Dr. King recognized that it is easy for society to condemn demonstrators as “outsiders” and “agitators,” removing the conversation from the truth of oppression in their own communities. He implored the pastors he wrote to and us 50 years later:

Moreover, I am cognizant of the interrelatedness of all communities and states. I cannot sit idly by in Atlanta and not be concerned about what happens in Birmingham. Injustice anywhere is a threat to justice everywhere. We are caught in an inescapable network of mutuality, tied in a single garment of destiny. Whatever affects one directly, affects all indirectly. Never again can we afford to live with the narrow, provincial "outside agitator" idea. Anyone who lives inside the United States can never be considered an outsider anywhere within its bounds.

We don’t celebrate Martin Luther King, Jr.

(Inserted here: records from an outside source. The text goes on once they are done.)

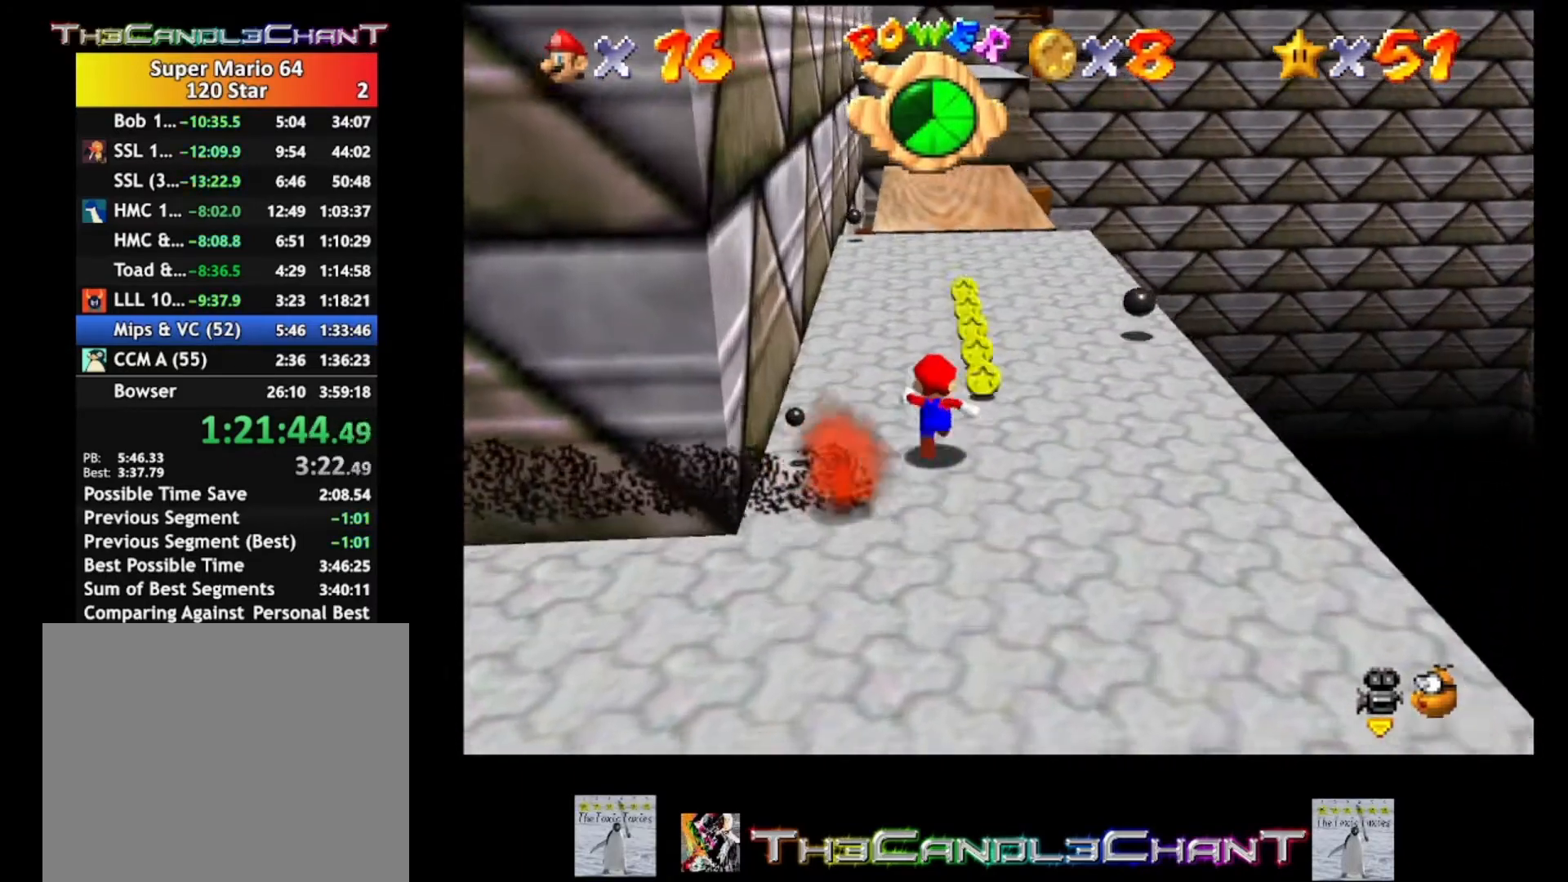
{"buttons": [], "left_stick": "up", "right_stick": "center", "events": []}
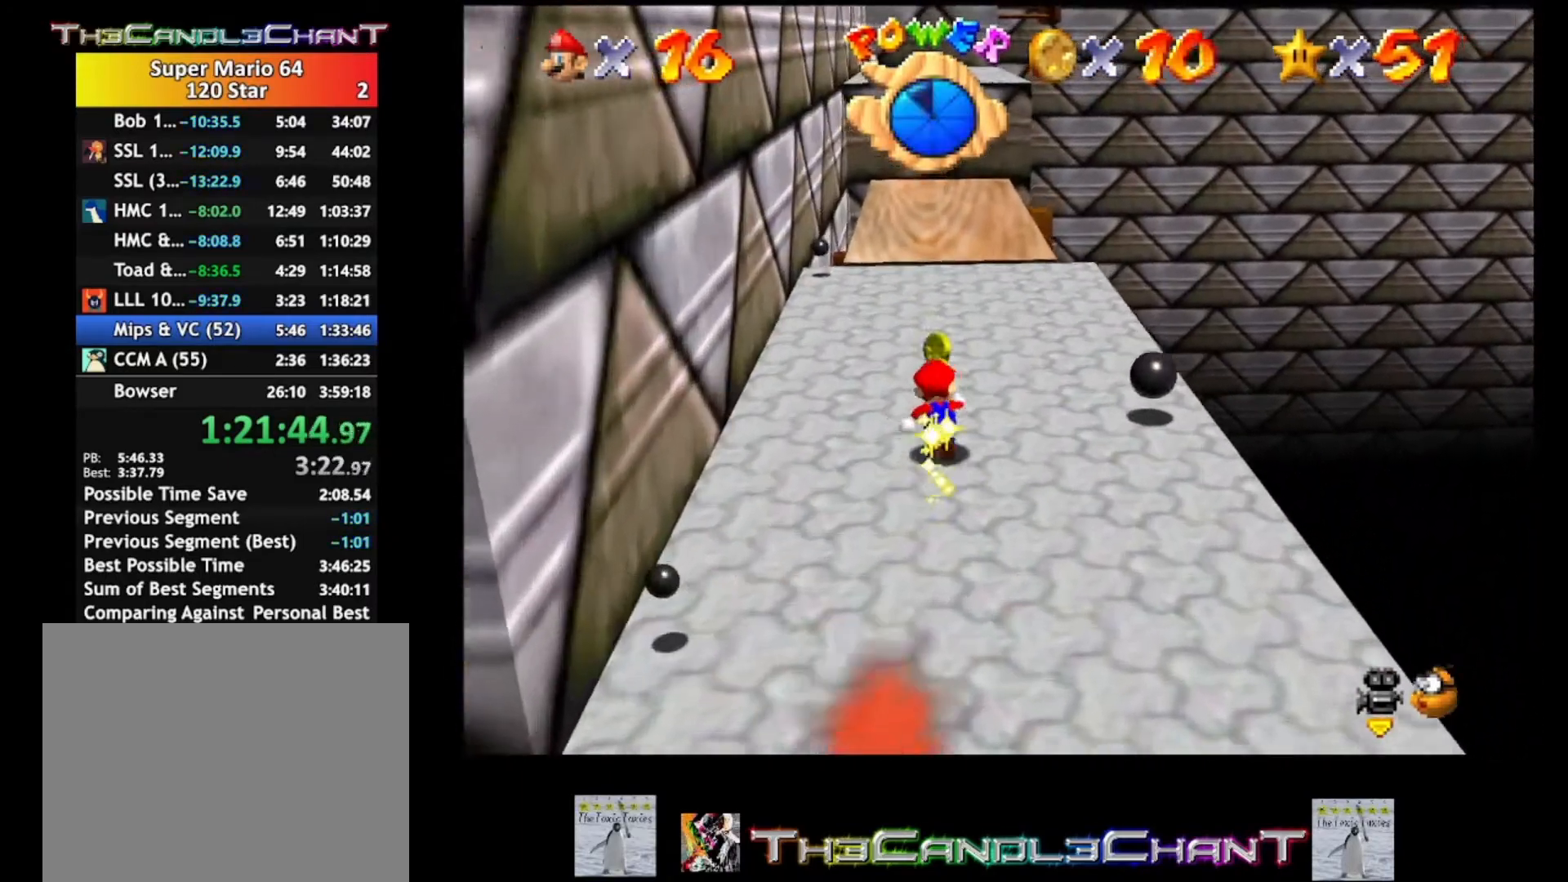
{"buttons": [], "left_stick": "up", "right_stick": "center", "events": []}
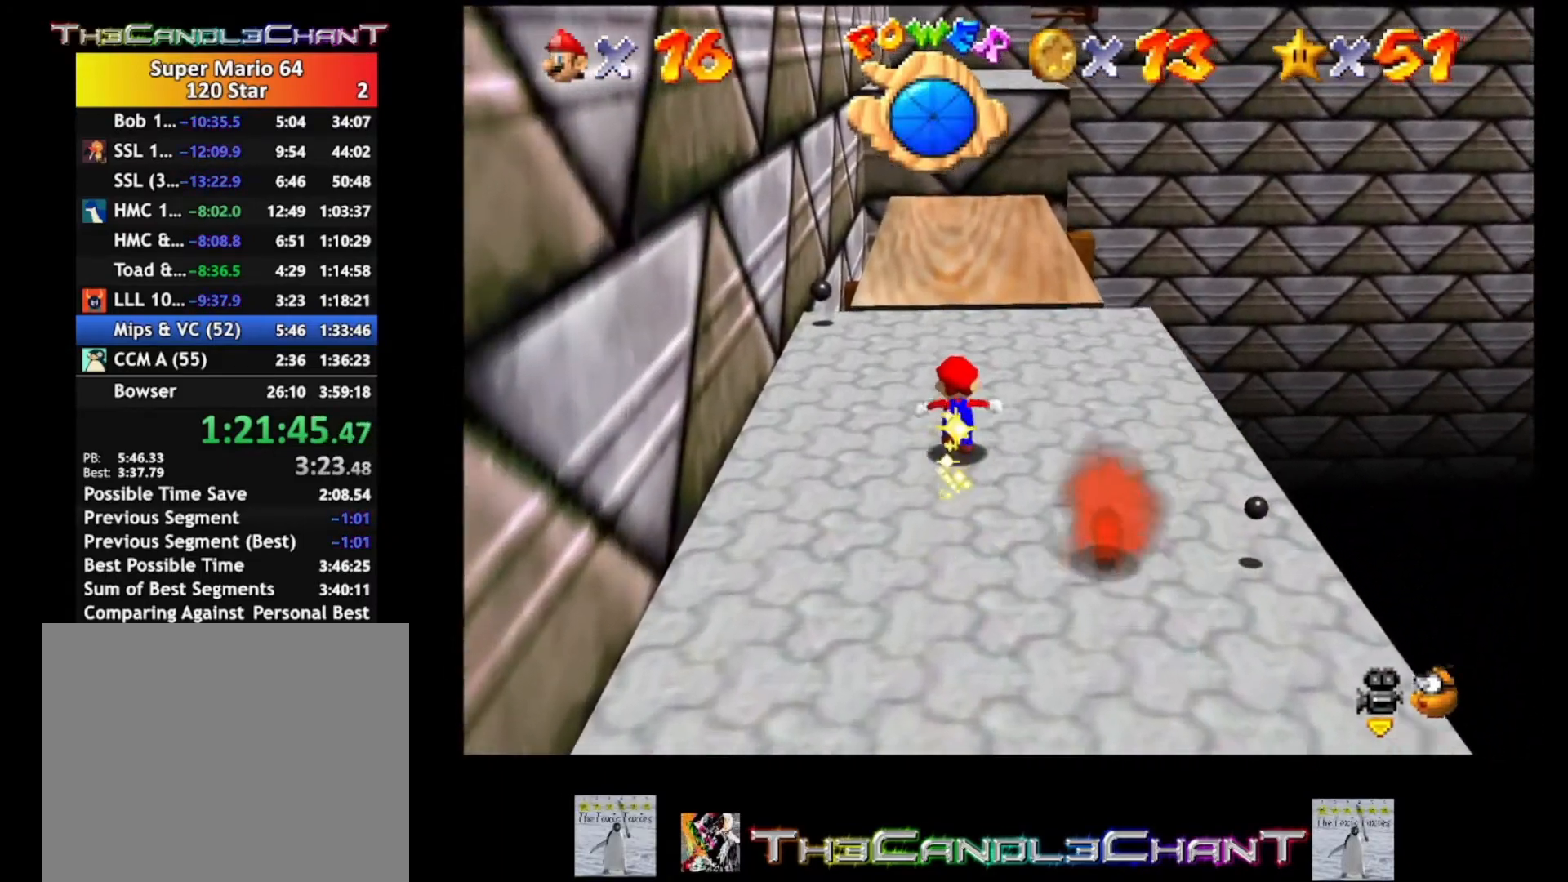
{"buttons": [], "left_stick": "up", "right_stick": "center", "events": []}
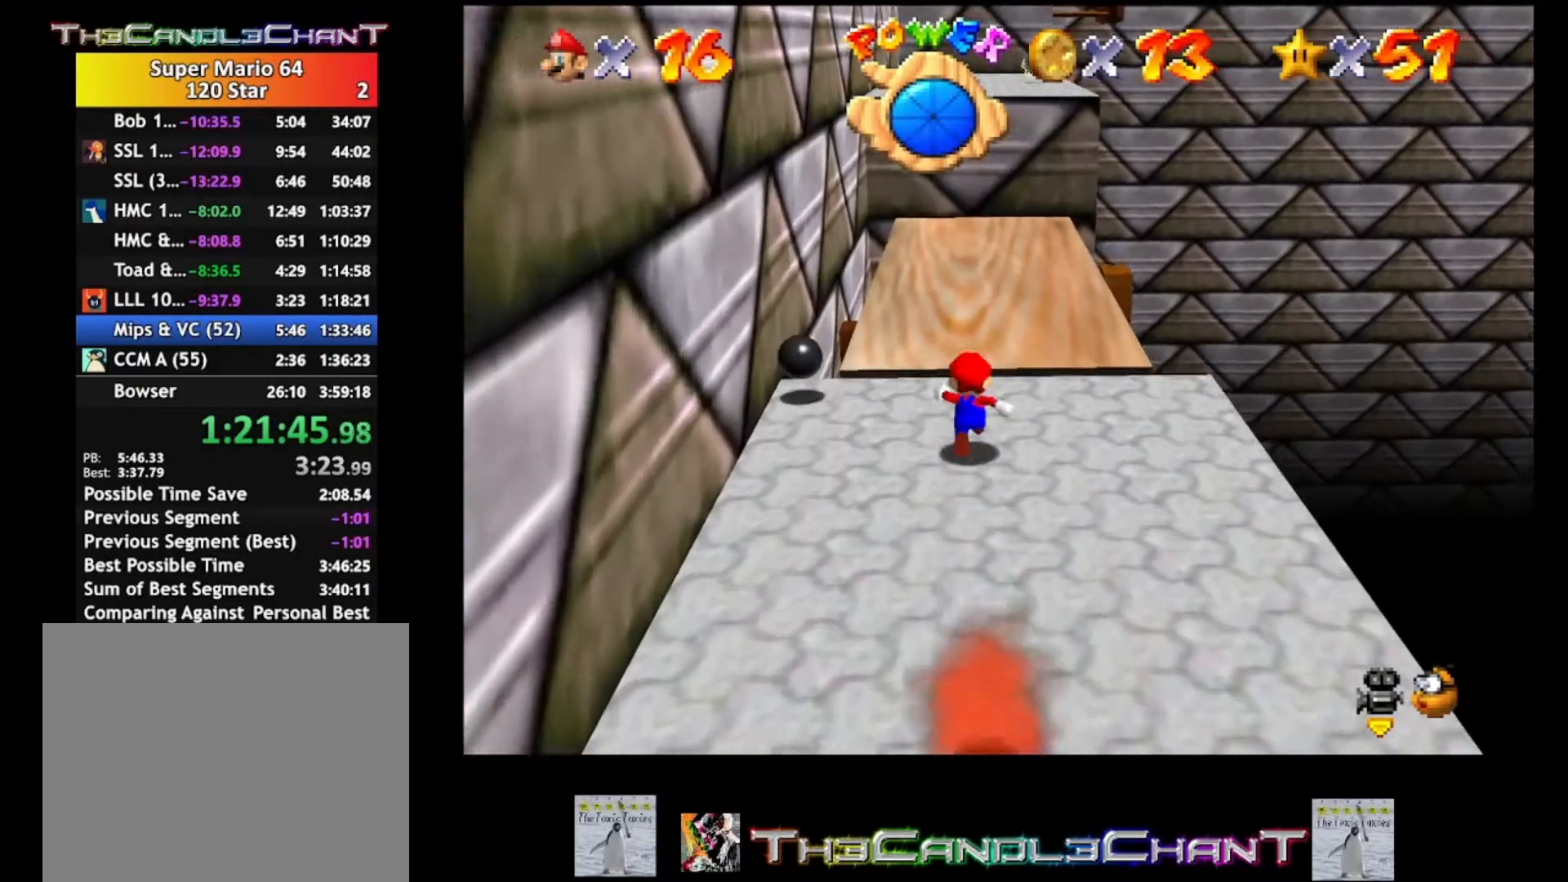
{"buttons": [], "left_stick": "up", "right_stick": "center", "events": [[167, "A", "down"], [367, "A", "up"]]}
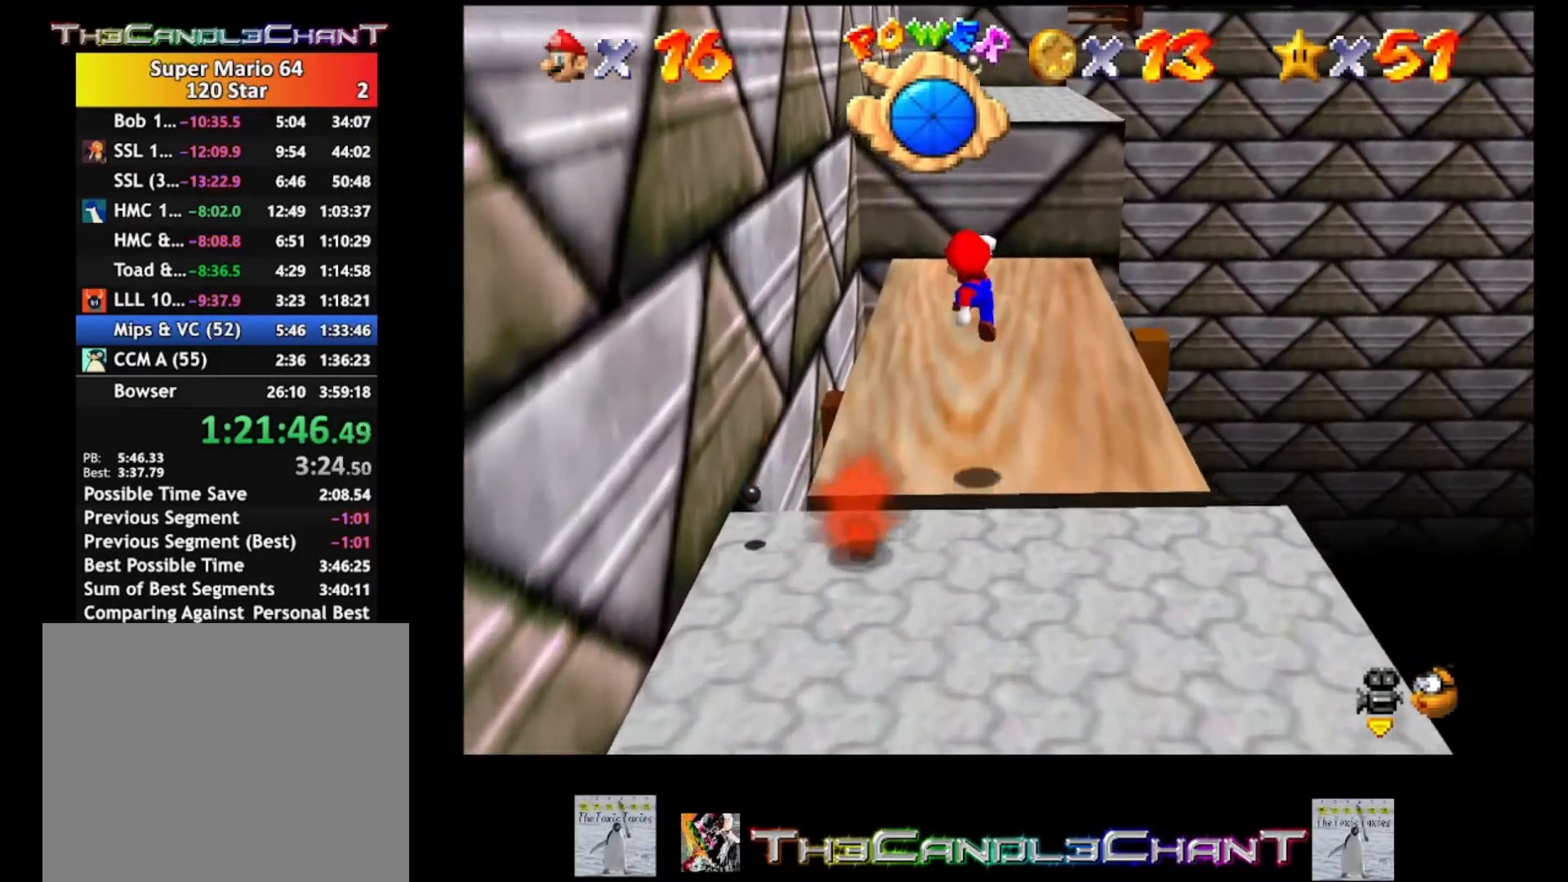
{"buttons": [], "left_stick": "up", "right_stick": "center", "events": [[367, "A", "down"], [467, "A", "up"]]}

Day this week because he was a peaceful leader. He was non-violent, but he was not peaceful. And he never intended to be. As Rep. John Lewis said this week, still walking the walk of direct action he took 50 years ago,

"I continue to say it to people today and I'm going to continue to say it during the next few days as we celebrate and commemorate the birthday of Martin Luther King, Jr. That when you see something that is not right, not fair, not just, you have a moral obligation to do something. You cannot afford to be quiet or to be silent. We have to continue to work, continue to speak up and speak out.”